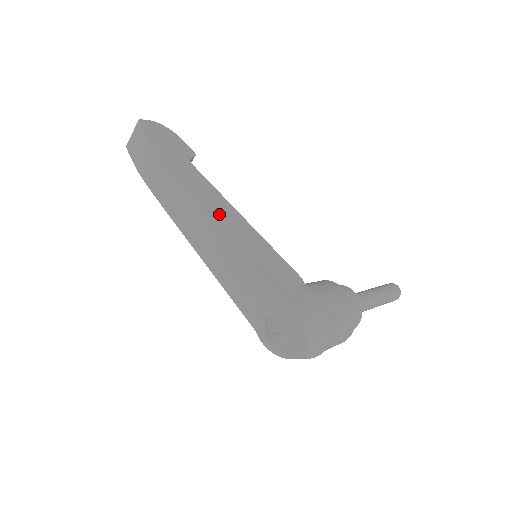
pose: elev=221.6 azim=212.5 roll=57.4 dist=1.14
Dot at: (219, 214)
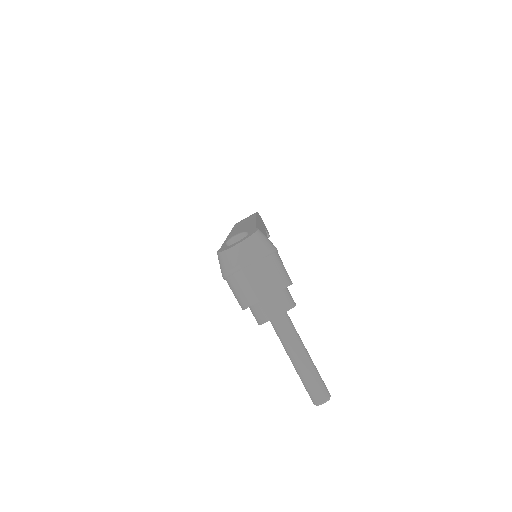
Dot at: (260, 224)
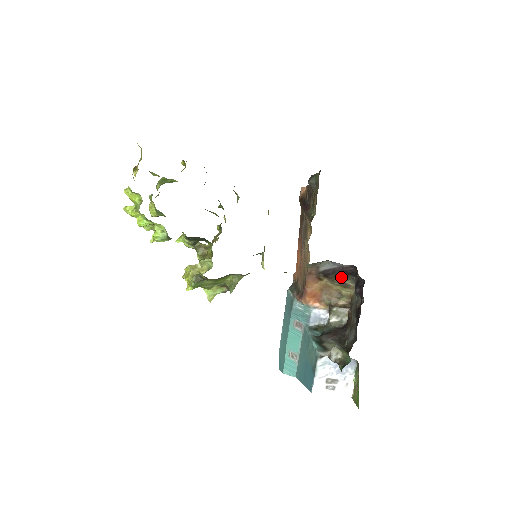
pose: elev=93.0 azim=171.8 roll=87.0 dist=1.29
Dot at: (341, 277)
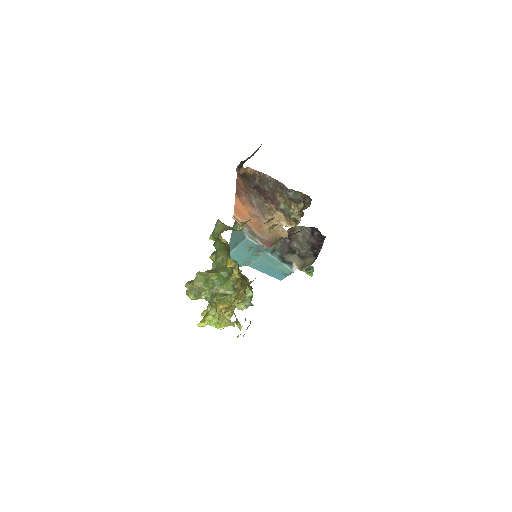
Dot at: occluded
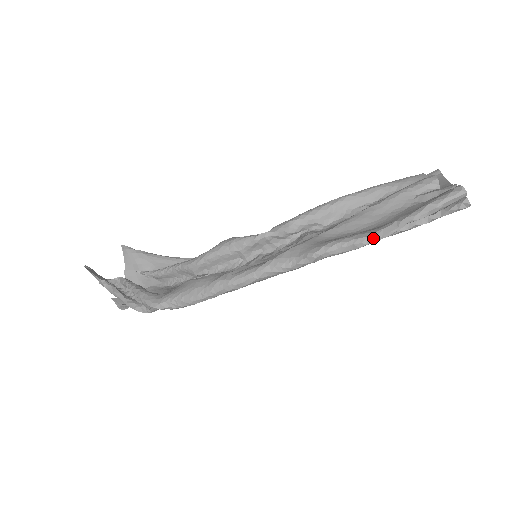
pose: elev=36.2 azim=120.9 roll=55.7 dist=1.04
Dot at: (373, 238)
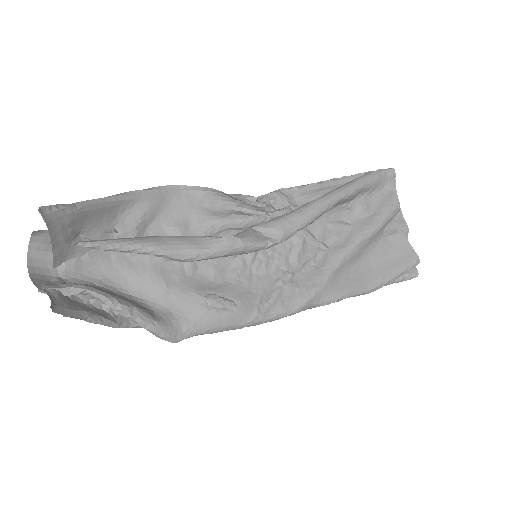
Dot at: occluded
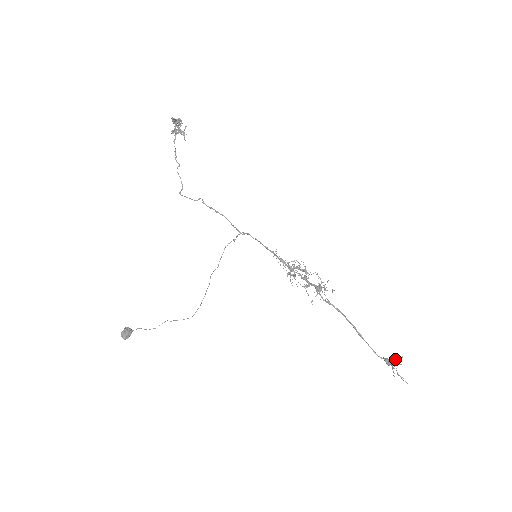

--

Aim of the task:
Write out every line of the listing above without changing anything, but leave out the pictures.

The output:
pose: elev=221.6 azim=212.5 roll=57.4 dist=1.14
Dot at: (219, 214)
Dot at: (260, 224)
pose: elev=93.0 azim=171.8 roll=87.0 dist=1.29
Dot at: (341, 277)
Dot at: occluded
pose: elev=36.2 azim=120.9 roll=55.7 dist=1.04
Dot at: (373, 238)
Dot at: occluded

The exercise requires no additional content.